Aux yeux de M. Aoun, toutes ces crises ont engendré une hausse de la criminalité à des niveaux jamais atteints au Liban.

"Je n'ai pas ménagé mes efforts pour m'attaquer aux problèmes économiques, mais cela n'a pas donné les résultats espérés, car la situation était particulièrement critique et les obstacles nombreux", s'est-il désolé.

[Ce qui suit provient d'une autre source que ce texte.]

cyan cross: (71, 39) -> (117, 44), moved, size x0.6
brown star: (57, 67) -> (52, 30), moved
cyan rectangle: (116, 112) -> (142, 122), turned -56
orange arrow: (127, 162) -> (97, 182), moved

Cette pression économique "a conduit les Libanais à descendre dans la rue pour exiger des solutions légitimes face aux difficultés de la vie et demander la fin de la corruption", a noté Michel Aoun.

Le Liban est frappé depuis trois mois par des manifestations dans tout le pays réclamant le changement d'un système politique qui a conduit à l'appauvrissement de ses habitants et à la détérioration de la situation économique et financière du Pays du Cèdre.